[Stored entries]

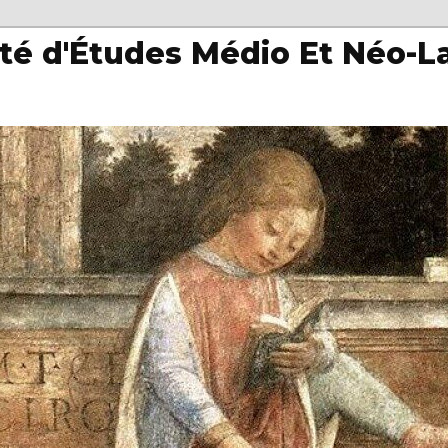
té d'Études Médio Et Néo-L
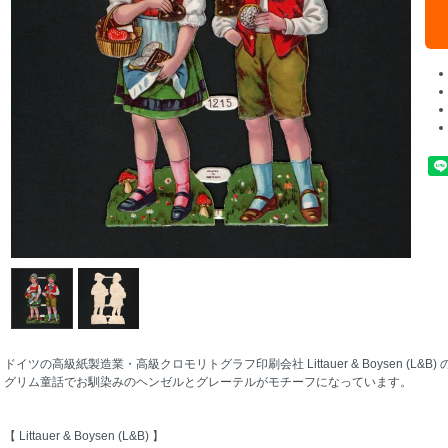
ドイツの高級紙製造業・高級クロモリトグラフ印刷会社 Littauer & Boysen (L&B
グリム童話でお馴染みのヘンゼルとグレーテルがモチーフになっています。
【 Littauer & Boysen (L&B) 】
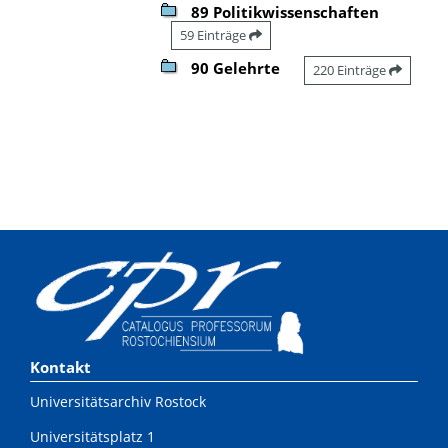
89 Politikwissenschaften
59 Einträge
90 Gelehrte
220 Einträge
Kontakt
Universitätsarchiv Rostock
Universitätsplatz 1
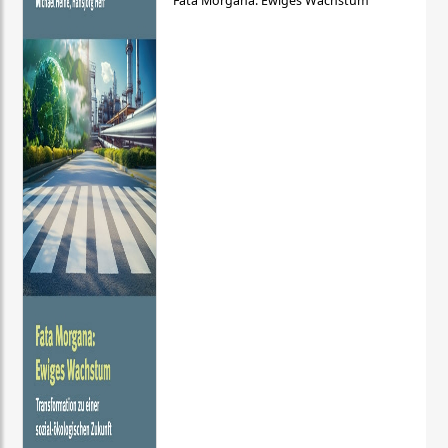
Fata Morgana: Ewiges Wachstum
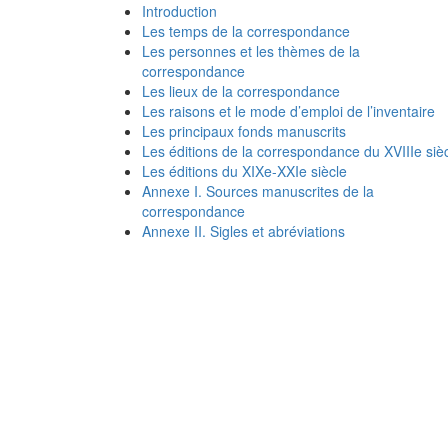
Introduction
Les temps de la correspondance
Les personnes et les thèmes de la
correspondance
Les lieux de la correspondance
Les raisons et le mode d’emploi de l’inventaire
Les principaux fonds manuscrits
Les éditions de la correspondance du XVIIIe siè
Les éditions du XIXe-XXIe siècle
Annexe I. Sources manuscrites de la
correspondance
Annexe II. Sigles et abréviations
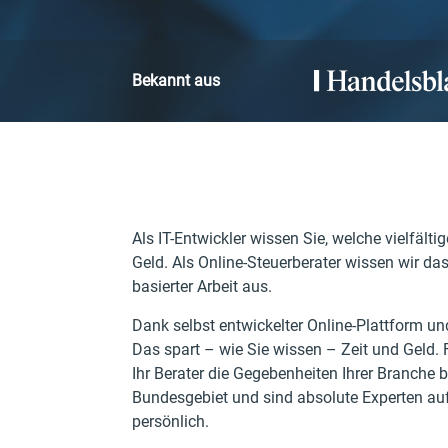
Bekannt aus
Als IT-Entwickler wissen Sie, welche vielfälti
Geld. Als Online-Steuerberater wissen wir da
basierter Arbeit aus.
Dank selbst entwickelter Online-Plattform un
Das spart – wie Sie wissen – Zeit und Geld. F
Ihr Berater die Gegebenheiten Ihrer Branche 
Bundesgebiet und sind absolute Experten auf
persönlich.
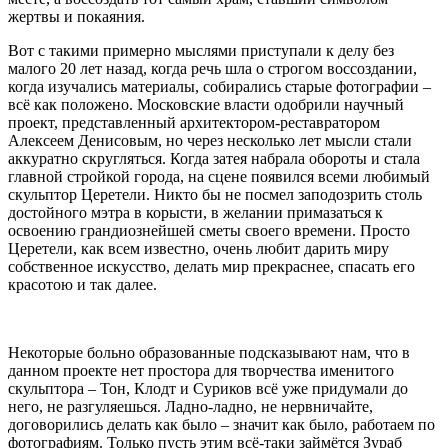
жертвы и покаяния.
Вот с такими примерно мыслями приступали к делу без
малого 20 лет назад, когда речь шла о строгом воссоздании,
когда изучались материалы, собирались старые фотографии –
всё как положено. Московские власти одобрили научный
проект, представленный архитектором-реставратором
Алексеем Денисовым, но через несколько лет мысли стали
аккуратно скругляться. Когда затея набрала обороты и стала
главной стройкой города, на сцене появился всеми любимый
скульптор Церетели. Никто бы не посмел заподозрить столь
достойного мэтра в корысти, в желании примазаться к
освоению грандиознейшей сметы своего времени. Просто
Церетели, как всем известно, очень любит дарить миру
собственное искусство, делать мир прекраснее, спасать его
красотою и так далее.
Некоторые больно образованные подсказывают нам, что в
данном проекте нет простора для творчества именитого
скульптора – Тон, Клодт и Суриков всё уже придумали до
него, не разгуляешься. Ладно-ладно, не нервничайте,
договорились делать как было – значит как было, работаем по
фотографиям. Только пусть этим всё-таки займётся Зураб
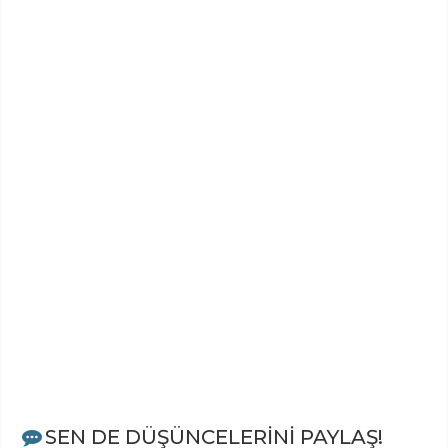
SEN DE DÜŞÜNCELERİNİ PAYLAŞ!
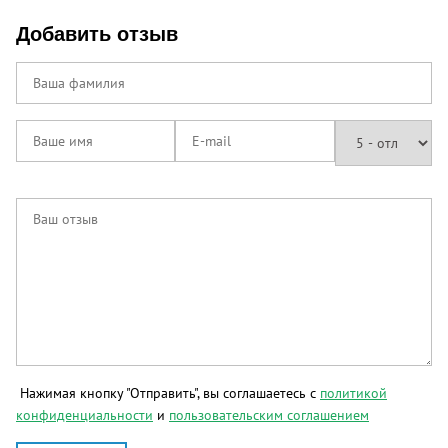
Добавить отзыв
Нажимая кнопку "Отправить", вы соглашаетесь с
политикой
конфиденциальности
и
пользовательским соглашением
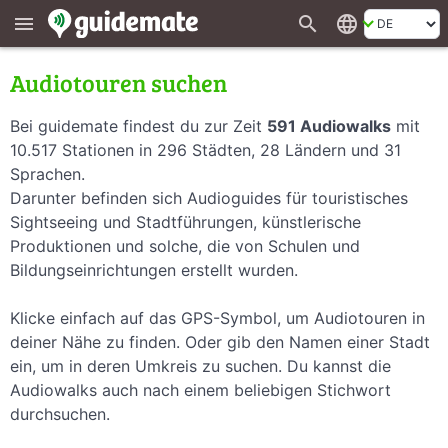
search
language
menu
Audiotouren suchen
Bei guidemate findest du zur Zeit
591 Audiowalks
mit
10.517 Stationen in 296 Städten, 28 Ländern und 31
Sprachen.
Darunter befinden sich Audioguides für touristisches
Sightseeing und Stadtführungen, künstlerische
Produktionen und solche, die von Schulen und
Bildungseinrichtungen erstellt wurden.
Klicke einfach auf das GPS-Symbol, um Audiotouren in
deiner Nähe zu finden. Oder gib den Namen einer Stadt
ein, um in deren Umkreis zu suchen. Du kannst die
Audiowalks auch nach einem beliebigen Stichwort
durchsuchen.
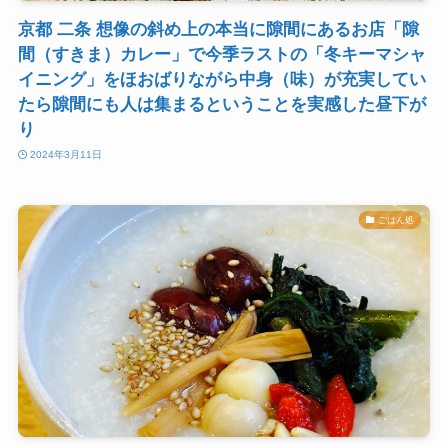
京都 二条 想像の斜め上の本当に隙間にあるお店「隙
間（すきま）カレー」で今季ラストの「冬キーマシャ
イニング」をほおばりながら中身（味）が充実してい
たら隙間にも人は集まるということを実感した昼下が
り
2024年3月11日
ごはん処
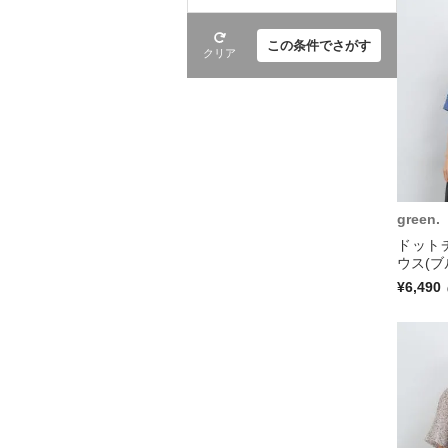
この条件でさがす
クリア
green.
ドット
ウス(ブ
¥6,490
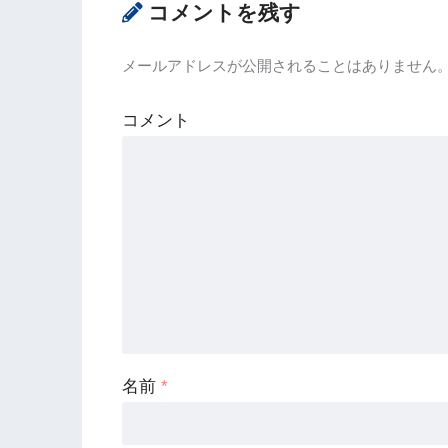
コメントを残す
メールアドレスが公開されることはありません
コメント
名前
*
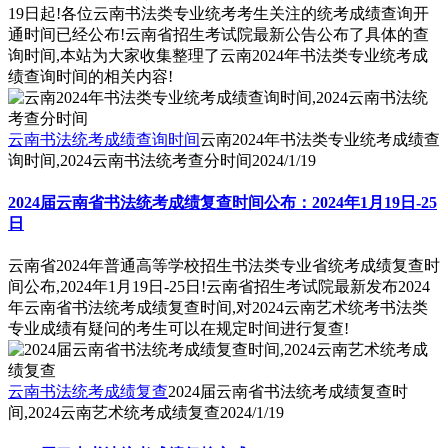
19日起!各位云南书法类专业统考考生关注的统考成绩查询开
通时间已经公布!云南省招生考试院最新公告公布了具体的查
询时间,本站为大家收集整理了云南2024年书法类专业统考成
绩查询时间的相关内容!
云南书法统考成绩查询时间
云南2024年书法类专业统考成绩查
询时间,2024云南书法统考查分时间
2024/1/19
2024届云南省书法统考成绩复查时间公布：2024年1月19日-25
日
云南省2024年普通高等学校招生书法类专业省统考成绩复查时
间公布,2024年1月19日-25日!云南省招生考试院最新发布2024
年云南省书法统考成绩复查时间,对2024云南艺术统考书法类
专业成绩有疑问的考生可以在规定时间进行复查!
云南书法统考成绩复查
2024届云南省书法统考成绩复查时
间,2024云南艺术统考成绩复查
2024/1/19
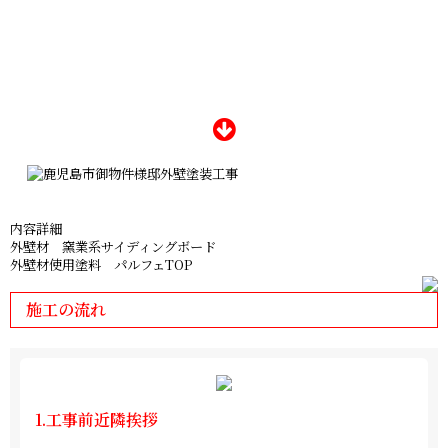
内容詳細
外壁材 窯業系サイディングボード
外壁材使用塗料 パルフェTOP
施工の流れ
1.工事前近隣挨拶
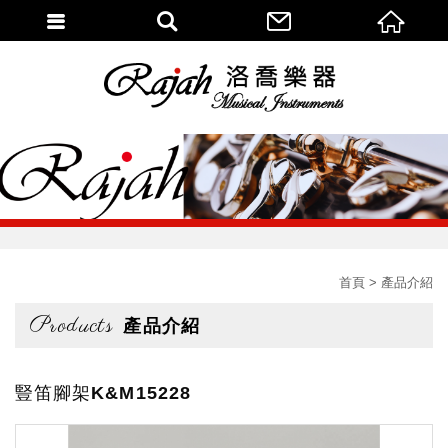
首頁
產品介紹
Products
產品介紹
豎笛腳架K&M15228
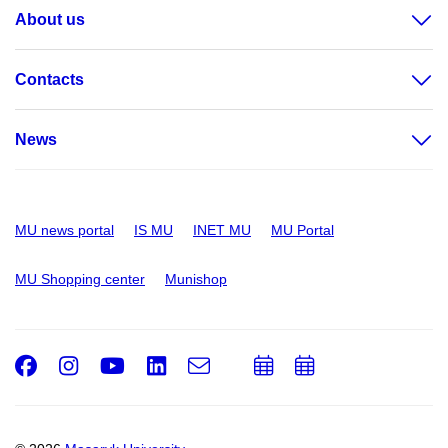
About us
Contacts
News
MU news portal
IS MU
INET MU
MU Portal
MU Shopping center
Munishop
Facebook
Instagram
Youtube
LinkedIn
e-
Add
Add
Email
mail
to
to
calendar
calendar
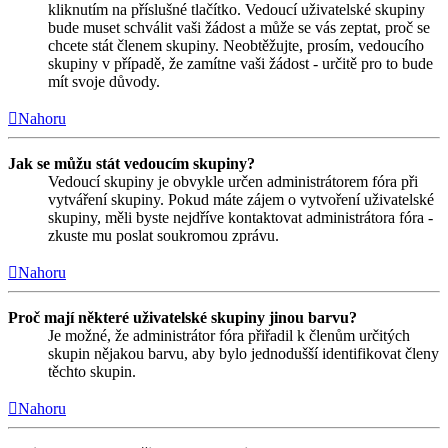
kliknutím na příslušné tlačítko. Vedoucí uživatelské skupiny
bude muset schválit vaši žádost a může se vás zeptat, proč se
chcete stát členem skupiny. Neobtěžujte, prosím, vedoucího
skupiny v případě, že zamítne vaši žádost - určitě pro to bude
mít svoje důvody.
Nahoru
Jak se můžu stát vedoucím skupiny?
Vedoucí skupiny je obvykle určen administrátorem fóra při
vytváření skupiny. Pokud máte zájem o vytvoření uživatelské
skupiny, měli byste nejdříve kontaktovat administrátora fóra -
zkuste mu poslat soukromou zprávu.
Nahoru
Proč mají některé uživatelské skupiny jinou barvu?
Je možné, že administrátor fóra přiřadil k členům určitých
skupin nějakou barvu, aby bylo jednodušší identifikovat členy
těchto skupin.
Nahoru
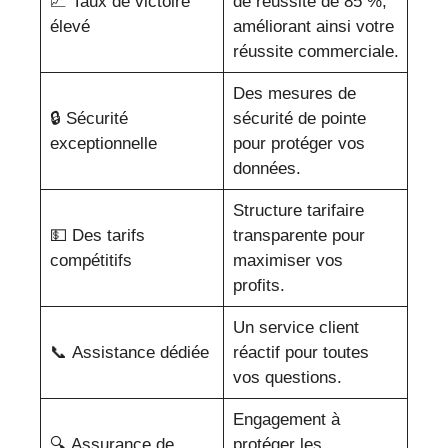
📈 Taux de victoire
de réussite de 85 %,
élevé
améliorant ainsi votre
réussite commerciale.
Des mesures de
🔒 Sécurité
sécurité de pointe
exceptionnelle
pour protéger vos
données.
Structure tarifaire
💵 Des tarifs
transparente pour
compétitifs
maximiser vos
profits.
Un service client
📞 Assistance dédiée
réactif pour toutes
vos questions.
Engagement à
🔍 Assurance de
protéger les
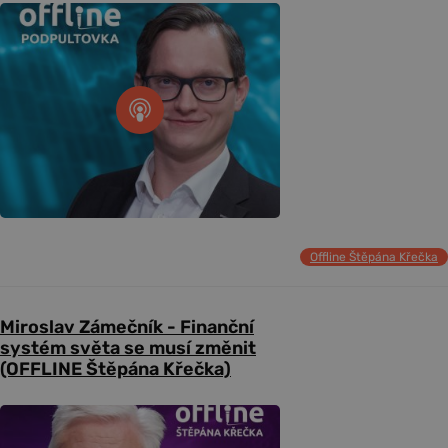
Offline Štěpána Křečka
Miroslav Zámečník - Finanční
systém světa se musí změnit
(OFFLINE Štěpána Křečka)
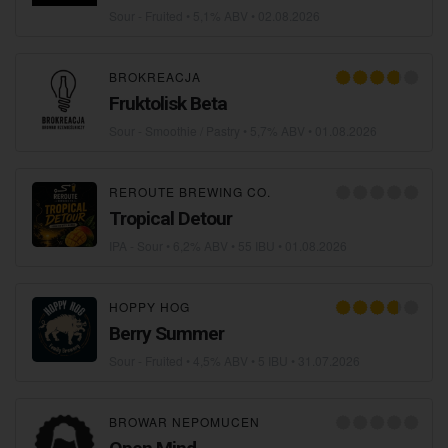
Sour - Fruited
• 5,1% ABV •
02.08.2026
BROKREACJA
Fruktolisk Beta
Sour - Smoothie / Pastry
• 5,7% ABV •
01.08.2026
REROUTE BREWING CO.
Tropical Detour
IPA - Sour
• 6,2% ABV • 55 IBU •
01.08.2026
HOPPY HOG
Berry Summer
Sour - Fruited
• 4,5% ABV • 5 IBU •
31.07.2026
BROWAR NEPOMUCEN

• WORK TO BE COMPLETED:
Looking at the entries above, find how many lines include the word "skupiny" and write that number alone.

• SOLUTION FOR THIS PROBLEM:
8